Dr. Hill’s work spans basic discovery research and clinical practice in the areas of donor (allogeneic) hematopoietic stem cell transplantation (HCT) and cancer immunotherapy. An author on more than 195 scientific papers, his studies have addressed the major limitations of bone marrow transplantation, namely GVHD, opportunistic infection, relapse and graft rejection. His studies of cytomegalovirus (CMV) produced the first models of CMV reactivation after allogeneic HCT that allow preclinical testing of strategies to improve anti-viral immunity. Early on, he helped demonstrate the relationship between doses of pre-transplant ‘conditioning’ therapy and GVHD, which led to the use of ‘reduced intensity’ conditioning in nearly half of all HCT performed today. His immunology laboratory especially focuses on the interactions between various ‘cytokine’ molecules, which convey signals between cells, and the multiple types of immune cells that play critical roles in HCT outcomes. They were among the first to show the immunomodulatory effects of stem cells mobilization with the growth-stimulating factor, G-CSF, and more than 80% of HCT now uses G-CSF mobilized stem cells. 

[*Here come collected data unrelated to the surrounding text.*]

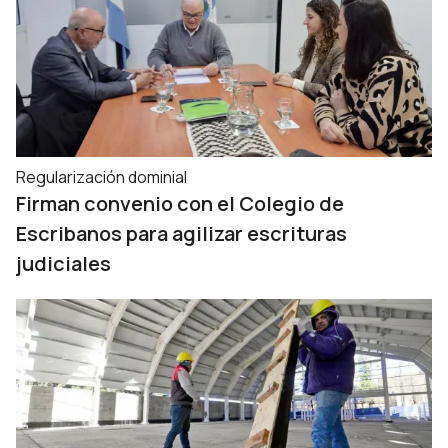
Regularización dominial
Firman convenio con el Colegio de
Escribanos para agilizar escrituras
judiciales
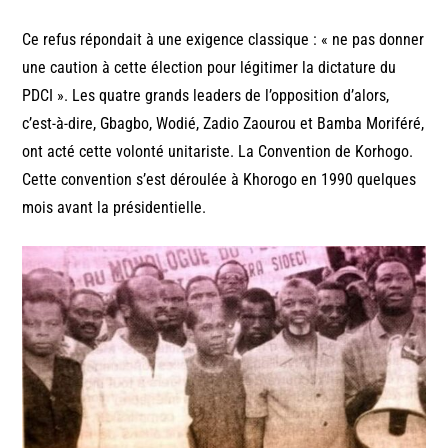
Ce refus répondait à une exigence classique : « ne pas donner
une caution à cette élection pour légitimer la dictature du
PDCI ». Les quatre grands leaders de l’opposition d’alors,
c’est-à-dire, Gbagbo, Wodié, Zadio Zaourou et Bamba Moriféré,
ont acté cette volonté unitariste. La Convention de Korhogo.
Cette convention s’est déroulée à Khorogo en 1990 quelques
mois avant la présidentielle.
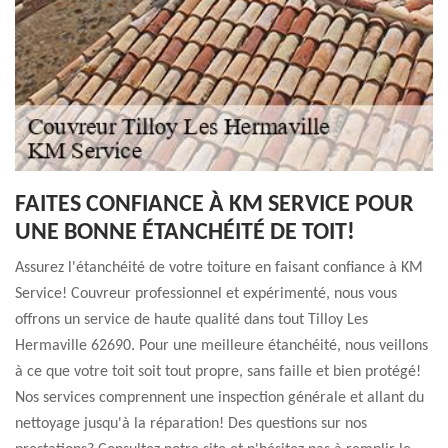
FAITES CONFIANCE À KM SERVICE POUR
UNE BONNE ÉTANCHÉITÉ DE TOIT!
Assurez l'étanchéité de votre toiture en faisant confiance à KM
Service! Couvreur professionnel et expérimenté, nous vous
offrons un service de haute qualité dans tout Tilloy Les
Hermaville 62690. Pour une meilleure étanchéité, nous veillons
à ce que votre toit soit tout propre, sans faille et bien protégé!
Nos services comprennent une inspection générale et allant du
nettoyage jusqu'à la réparation! Des questions sur nos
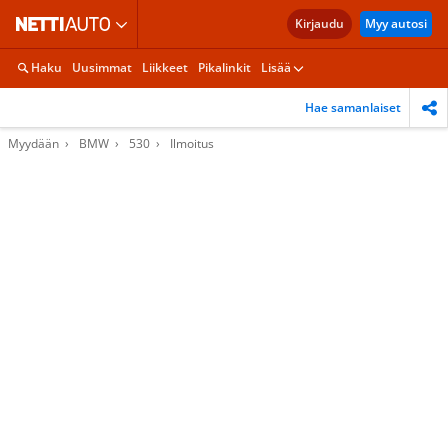
Kirjaudu
Myy autosi
Haku
Uusimmat
Liikkeet
Pikalinkit
Lisää
Hae samanlaiset
Myydään
BMW
530
Ilmoitus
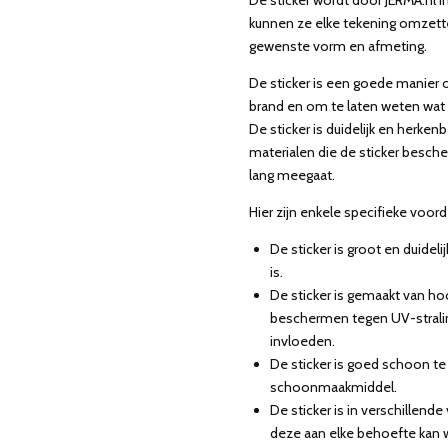
kunnen ze elke tekening omzette
gewenste vorm en afmeting.
De sticker is een goede manie
brand en om te laten weten wat
De sticker is duidelijk en herke
materialen die de sticker besch
lang meegaat.
Hier zijn enkele specifieke voord
De sticker is groot en duidel
is.
De sticker is gemaakt van ho
beschermen tegen UV-strali
invloeden.
De sticker is goed schoon te
schoonmaakmiddel.
De sticker is in verschillend
deze aan elke behoefte kan 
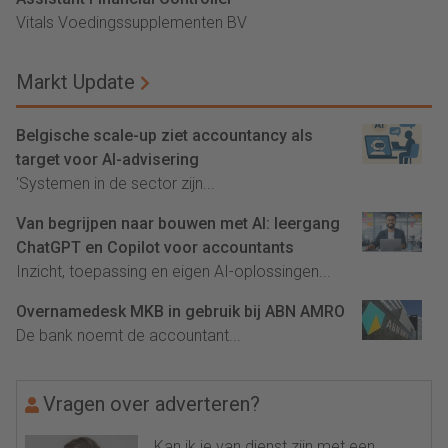
Vitals Voedingssupplementen BV
Markt Update
Belgische scale-up ziet accountancy als
target voor AI-advisering
'Systemen in de sector zijn...
Van begrijpen naar bouwen met AI: leergang
ChatGPT en Copilot voor accountants
Inzicht, toepassing en eigen AI-oplossingen...
Overnamedesk MKB in gebruik bij ABN AMRO
De bank noemt de accountant...
Vragen over adverteren?
Kan ik je van dienst zijn met een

Other ongoing studies focus on cytokines that might enhance the anti-tumor efficacy of HCT, focusing on interferons. These factors act upon various cell types that impact HCT outcomes and are now the focus of newer ‘immunotherapies.’ Beyond the immune ‘cytotoxic’ T cells that can attack and kill cancers, Dr. Hill studies the ‘antigen presenting’ cells that instruct donor T cells to generate immune responses to both GVHD target tissues and tumor cells in an effort to separate these detrimental and beneficial responses. His group also studies ‘regulatory’ T cells that can be used to reduce GVHD after HCT and may be modulated to improve efficacy and/or reduce toxicity after cell-based immunotherapies. Finally, Dr. Hill’s group is in the late stages of therapeutic development of strategies that inhibit an immune cell-derived factor (perforin) in order to eliminate graft rejection.